Reply: Thanks for your comments. We've corrected it and please see line 124-125.

6. Lines 157-159 Please, clarify in the manuscript what do the authors mean with “the NLS at position 41 of this peptide”, is it 1-41?

Reply: Thanks for your comments. Yes, it is 1-41, we have rewritten this part and please see line 159-161.

7. Line 177 What do the authors mean with “disordered fragments”? Please, clarify this point.

Reply: Thanks for your comments. Based on secondary structure analysis, the NLS of the PCV2 Cap was composed of two stretches (disordered fragments) separated by an α-helix (Fig 1). The disordered fragment indicates that it does not have a fixed secondary structure.  Here, to determine the sequence of the MLS, we designed the mutations with the a-helix preserved.

8. Figure 2: The figure could be improved by showing the bright field of the pictures.

Reply: Thanks for your comments.
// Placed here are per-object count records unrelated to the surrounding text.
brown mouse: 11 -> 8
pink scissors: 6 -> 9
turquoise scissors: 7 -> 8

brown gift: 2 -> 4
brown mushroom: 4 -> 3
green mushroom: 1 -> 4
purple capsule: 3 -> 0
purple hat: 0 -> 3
Indeed, bright field images make it easy to observe the morphology of the cells, but we did not acquire high-quality bright field images.  Here, we used spinning-disk confocal imaging to capture the middle layer of cells with a thickness of 0.2 µm, combined with co-localization with organelles (mitochondria and nucleolus) to show the subcellular distribution of Cap-EGFP and mutants.
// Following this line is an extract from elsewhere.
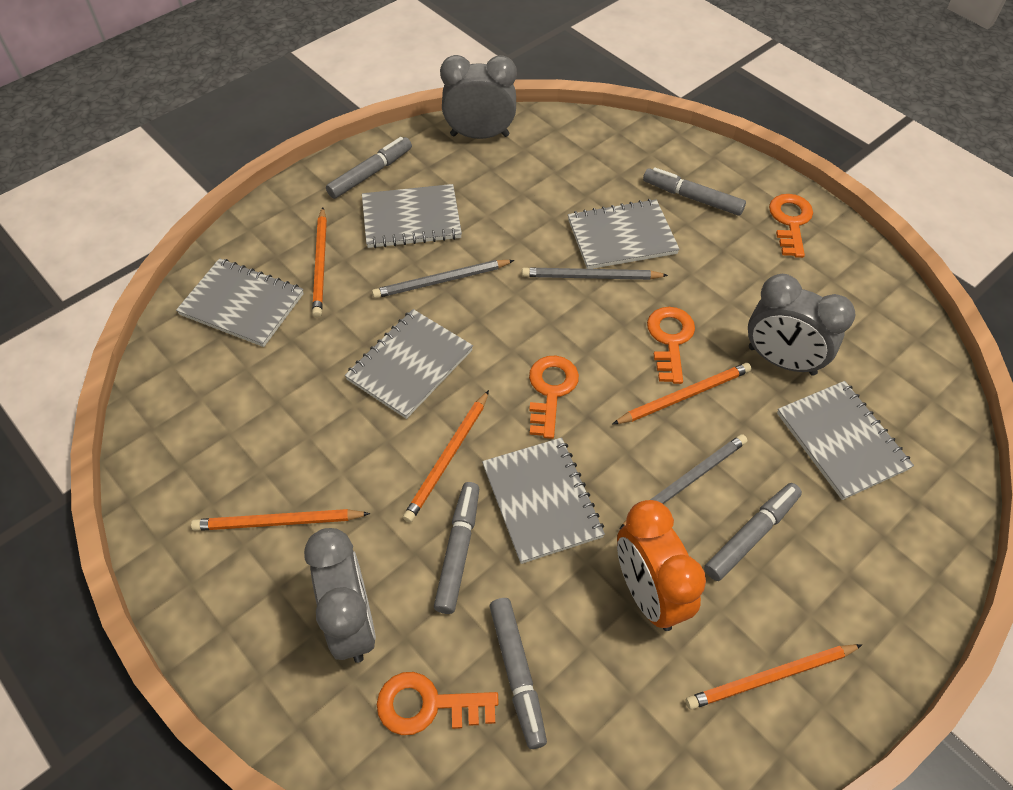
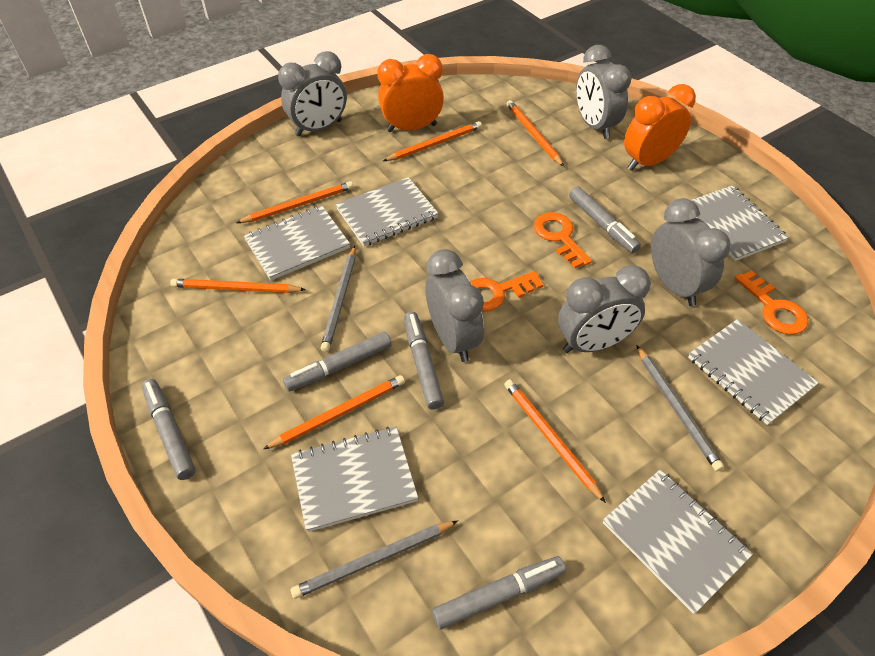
grey clock: 3 -> 5
orange clock: 1 -> 2
orange key: 4 -> 3
orange pencil: 5 -> 6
9. Figure 1 and Figure 3 look horizontally stretched. Please, correct them.

Reply: Thanks for your comments. We've corrected it and please see line 163 and 208.

10. Line 207 Define propidium iodide (PI) the first time.

Reply: Thanks for your comments. We've corrected it and please see line 212.

11. Line 215 PK15 is different from the rest of the text (PK-15). Please, uniform this point along the manuscript.

Reply: Thanks for your comments. We've corrected it and please.

12. Figure 4 Please indicate in the caption what the abbreviations PC and NC mean.

Reply: Thanks for your comments. We've corrected it and please see line 237-238.

13. Line 244 Use the abbreviation MLS

Reply: Thanks for your comments. We've corrected it and please see 252.

14. Line 250 In the discussion, the authors note that “In this study, the PCV2 Cap was found to have high similarity with many mitochondrial proteins, e.g., thymidine kinase 2”. Nevertheless, it is not clear what they refer to with this sentence.

Reply: Thanks for your comments. Here, we were going to describing PCV2 Cap having the characteristics of a mitochondrial protein, and together with major concern 4, we have modified this part and may be easier for our readers to understand the meaning and please see line 252-268.

15. Line 253 The authors referred to the CAP(16-41) as NT(17-41). Please, clarify this point.

Reply: Thanks for your comments. It's a mistake in writing, and we've corrected it and please see line 269.